What is the function of Neuroglobin?
Ava White
Published May 06, 2026
What is the function of Neuroglobin?
Neuroglobin is a protein found in neurons of both the peripheral and central nervous system that appears to convey some resilience to hypoxic/ischemic insult, perhaps by facilitating oxygen transport across the blood–brain barrier or enhancing availability of oxygen to mitochondria (Chuang et al., 2010).

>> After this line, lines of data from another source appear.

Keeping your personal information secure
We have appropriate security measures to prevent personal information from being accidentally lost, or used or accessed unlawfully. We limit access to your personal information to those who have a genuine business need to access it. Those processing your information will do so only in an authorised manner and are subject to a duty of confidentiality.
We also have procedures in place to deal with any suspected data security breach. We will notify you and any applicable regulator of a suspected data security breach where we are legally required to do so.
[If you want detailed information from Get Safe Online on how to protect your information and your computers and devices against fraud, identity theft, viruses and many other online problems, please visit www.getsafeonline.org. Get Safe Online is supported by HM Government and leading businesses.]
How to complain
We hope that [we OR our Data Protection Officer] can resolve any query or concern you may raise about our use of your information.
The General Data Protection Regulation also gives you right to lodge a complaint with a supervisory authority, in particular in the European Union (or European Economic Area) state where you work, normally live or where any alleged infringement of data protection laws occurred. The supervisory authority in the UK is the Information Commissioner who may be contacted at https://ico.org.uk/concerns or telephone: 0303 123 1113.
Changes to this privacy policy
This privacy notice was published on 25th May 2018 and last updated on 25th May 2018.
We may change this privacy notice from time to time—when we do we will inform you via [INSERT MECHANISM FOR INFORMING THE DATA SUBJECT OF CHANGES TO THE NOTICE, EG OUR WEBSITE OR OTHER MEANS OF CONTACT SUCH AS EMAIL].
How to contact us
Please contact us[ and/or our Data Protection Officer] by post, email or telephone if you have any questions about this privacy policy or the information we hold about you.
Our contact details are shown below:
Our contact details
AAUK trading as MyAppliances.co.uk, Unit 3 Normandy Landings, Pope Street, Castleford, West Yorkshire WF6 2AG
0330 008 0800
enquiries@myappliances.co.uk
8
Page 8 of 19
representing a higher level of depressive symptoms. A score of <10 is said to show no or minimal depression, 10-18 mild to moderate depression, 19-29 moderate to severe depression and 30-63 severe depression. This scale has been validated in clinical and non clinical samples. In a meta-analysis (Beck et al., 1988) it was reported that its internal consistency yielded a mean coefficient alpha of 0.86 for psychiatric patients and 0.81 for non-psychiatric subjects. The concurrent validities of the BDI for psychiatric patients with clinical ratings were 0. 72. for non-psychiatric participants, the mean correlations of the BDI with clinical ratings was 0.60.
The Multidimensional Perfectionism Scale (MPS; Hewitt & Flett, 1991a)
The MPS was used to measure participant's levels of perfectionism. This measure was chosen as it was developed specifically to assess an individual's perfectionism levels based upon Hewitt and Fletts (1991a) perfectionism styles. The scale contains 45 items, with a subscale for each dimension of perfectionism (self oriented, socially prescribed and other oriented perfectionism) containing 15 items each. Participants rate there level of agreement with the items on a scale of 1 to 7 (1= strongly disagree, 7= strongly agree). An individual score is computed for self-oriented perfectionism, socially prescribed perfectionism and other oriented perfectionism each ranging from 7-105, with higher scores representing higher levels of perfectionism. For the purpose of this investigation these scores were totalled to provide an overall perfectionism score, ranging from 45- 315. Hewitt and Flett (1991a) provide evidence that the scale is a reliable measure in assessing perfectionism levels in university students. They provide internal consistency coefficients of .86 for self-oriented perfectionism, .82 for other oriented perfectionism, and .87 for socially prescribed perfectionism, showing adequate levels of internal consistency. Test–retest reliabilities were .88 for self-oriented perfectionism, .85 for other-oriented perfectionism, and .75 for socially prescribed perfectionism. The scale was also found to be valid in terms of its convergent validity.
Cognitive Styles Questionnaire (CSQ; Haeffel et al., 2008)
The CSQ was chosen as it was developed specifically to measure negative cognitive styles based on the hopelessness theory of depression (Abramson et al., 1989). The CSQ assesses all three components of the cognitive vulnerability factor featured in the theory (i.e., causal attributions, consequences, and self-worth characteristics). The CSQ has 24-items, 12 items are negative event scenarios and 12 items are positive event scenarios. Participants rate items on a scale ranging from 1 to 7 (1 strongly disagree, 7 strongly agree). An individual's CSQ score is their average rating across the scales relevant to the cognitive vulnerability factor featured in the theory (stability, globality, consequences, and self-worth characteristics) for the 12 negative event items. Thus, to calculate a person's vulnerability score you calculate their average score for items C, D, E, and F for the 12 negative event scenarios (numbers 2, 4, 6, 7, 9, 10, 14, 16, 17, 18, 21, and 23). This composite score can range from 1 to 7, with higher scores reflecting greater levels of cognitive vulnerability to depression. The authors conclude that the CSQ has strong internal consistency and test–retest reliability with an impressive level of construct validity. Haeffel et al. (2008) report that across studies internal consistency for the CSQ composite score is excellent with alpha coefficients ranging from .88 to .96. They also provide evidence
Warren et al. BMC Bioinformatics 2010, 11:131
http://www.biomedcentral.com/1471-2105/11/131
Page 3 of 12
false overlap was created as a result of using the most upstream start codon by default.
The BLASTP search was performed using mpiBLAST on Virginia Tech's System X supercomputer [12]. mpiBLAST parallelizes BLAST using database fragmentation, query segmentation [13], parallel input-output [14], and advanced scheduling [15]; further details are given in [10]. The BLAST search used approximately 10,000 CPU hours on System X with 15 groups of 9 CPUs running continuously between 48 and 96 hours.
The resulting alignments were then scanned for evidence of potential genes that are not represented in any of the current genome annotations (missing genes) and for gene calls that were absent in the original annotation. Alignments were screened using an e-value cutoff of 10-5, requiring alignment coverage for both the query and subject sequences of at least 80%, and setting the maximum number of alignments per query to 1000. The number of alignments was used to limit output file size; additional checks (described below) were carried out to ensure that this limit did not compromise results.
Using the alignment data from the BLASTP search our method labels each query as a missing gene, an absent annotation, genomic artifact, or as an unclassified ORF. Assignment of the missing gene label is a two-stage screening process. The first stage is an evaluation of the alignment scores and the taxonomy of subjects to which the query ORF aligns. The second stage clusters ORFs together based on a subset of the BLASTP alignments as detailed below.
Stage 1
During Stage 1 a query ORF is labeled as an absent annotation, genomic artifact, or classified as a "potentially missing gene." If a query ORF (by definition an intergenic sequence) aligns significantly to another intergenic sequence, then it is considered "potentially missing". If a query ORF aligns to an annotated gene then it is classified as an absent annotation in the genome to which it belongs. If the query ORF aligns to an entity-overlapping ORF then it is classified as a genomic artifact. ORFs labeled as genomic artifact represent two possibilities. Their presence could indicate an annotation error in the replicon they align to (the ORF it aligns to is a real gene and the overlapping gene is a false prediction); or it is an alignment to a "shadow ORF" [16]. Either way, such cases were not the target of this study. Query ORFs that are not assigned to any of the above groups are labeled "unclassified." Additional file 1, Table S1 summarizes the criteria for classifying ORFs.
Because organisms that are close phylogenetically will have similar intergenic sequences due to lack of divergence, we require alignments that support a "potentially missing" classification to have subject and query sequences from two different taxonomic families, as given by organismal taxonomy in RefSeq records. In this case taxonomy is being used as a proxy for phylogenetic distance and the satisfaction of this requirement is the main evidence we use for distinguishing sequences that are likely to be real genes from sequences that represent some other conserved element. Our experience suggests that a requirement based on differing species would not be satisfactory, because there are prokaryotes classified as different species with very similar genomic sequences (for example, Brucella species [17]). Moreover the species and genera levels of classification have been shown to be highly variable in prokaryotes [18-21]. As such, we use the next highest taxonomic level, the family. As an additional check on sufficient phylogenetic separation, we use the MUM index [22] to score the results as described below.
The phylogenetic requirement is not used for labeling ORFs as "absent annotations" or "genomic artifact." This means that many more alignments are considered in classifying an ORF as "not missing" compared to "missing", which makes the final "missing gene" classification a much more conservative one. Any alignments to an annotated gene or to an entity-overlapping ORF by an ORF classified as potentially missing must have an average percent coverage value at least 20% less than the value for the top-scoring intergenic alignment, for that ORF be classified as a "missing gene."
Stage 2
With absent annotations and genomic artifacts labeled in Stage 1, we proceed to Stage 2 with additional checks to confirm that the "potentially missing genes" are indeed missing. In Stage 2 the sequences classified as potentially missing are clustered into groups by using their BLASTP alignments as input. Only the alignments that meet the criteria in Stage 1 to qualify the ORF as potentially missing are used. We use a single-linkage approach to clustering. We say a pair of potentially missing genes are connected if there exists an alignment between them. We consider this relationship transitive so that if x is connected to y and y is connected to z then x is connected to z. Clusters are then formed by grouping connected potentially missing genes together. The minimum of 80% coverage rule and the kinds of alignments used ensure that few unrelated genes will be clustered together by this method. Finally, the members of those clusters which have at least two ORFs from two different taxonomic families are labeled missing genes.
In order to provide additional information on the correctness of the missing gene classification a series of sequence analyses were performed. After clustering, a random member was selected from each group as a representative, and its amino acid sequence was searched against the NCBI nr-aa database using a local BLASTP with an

Who discovered Neuroglobin?
Thorsten Burmester et
Neuroglobin was first identified by Thorsten Burmester et al. in 2000. The 3D structure of human neuroglobin was determined in 2003.
Is Neuroglobin a heme protein?
Neuroglobin (Ngb), a globular heme protein expressed in the brain of vertebrates, binds oxygen reversibly, with an affinity comparable to myoglobin (Mb).
What is globin chain?
The globins are a superfamily of heme-containing globular proteins, involved in binding and/or transporting oxygen. These proteins all incorporate the globin fold, a series of eight alpha helical segments. Two prominent members include myoglobin and hemoglobin.
Do humans have Neuroglobin?
In 2000, the third member of the globin family was discovered in human and mouse brain and named neuroglobin (Ngb). Ngb is a monomeric 3/3 globin structurally similar to myoglobin and to the α- and β-chains of hemoglobin, however it displays a bis-histidyl six-coordinate heme-Fe atom.
Who discovered myoglobin?
John Kendrew
Myoglobin was the first protein to have its three-dimensional structure revealed by X-ray crystallography. This achievement was reported in 1958 by John Kendrew and associates. For this discovery, Kendrew shared the 1962 Nobel Prize in chemistry with Max Perutz.
How many heme groups are there in myoglobin?
one heme group
Myoglobin is an oxygen-binding protein located primarily in muscles. It contains one heme group per molecule and has a structure similar to that of hemoglobin monomers.
Where is globin synthesized?
Hemoglobin synthesis occurs in the anucleate reticulocyte, however, on residual polyribosomes.
How is globin synthesized?
Normal α-globin synthesis is regulated by duplicate α-globin genes on chromosome 16. The genotype is usually represented as αα/αα and α-thalassaemia usually results from deletion of one or both α-genes. Occasionally point mutations in critical regions of the α-genes may cause non-deletional α-thalassaemia (αT).